**REQUIRED WORK**
The data below is to be written out exactly, with no pictures.

**PROVIDED MATERIAL**
________________

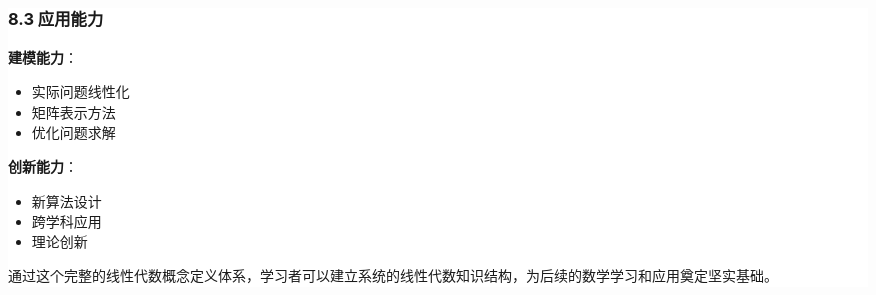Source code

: ### 8.3 应用能力

**建模能力**：

- 实际问题线性化
- 矩阵表示方法
- 优化问题求解

**创新能力**：

- 新算法设计
- 跨学科应用
- 理论创新

通过这个完整的线性代数概念定义体系，学习者可以建立系统的线性代数知识结构，为后续的数学学习和应用奠定坚实基础。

________________

**SOLUTION**
Source code

: ### 8.3 应用能力

**建模能力**：

- 实际问题线性化
- 矩阵表示方法
- 优化问题求解

**创新能力**：

- 新算法设计
- 跨学科应用
- 理论创新

通过这个完整的线性代数概念定义体系，学习者可以建立系统的线性代数知识结构，为后续的数学学习和应用奠定坚实基础。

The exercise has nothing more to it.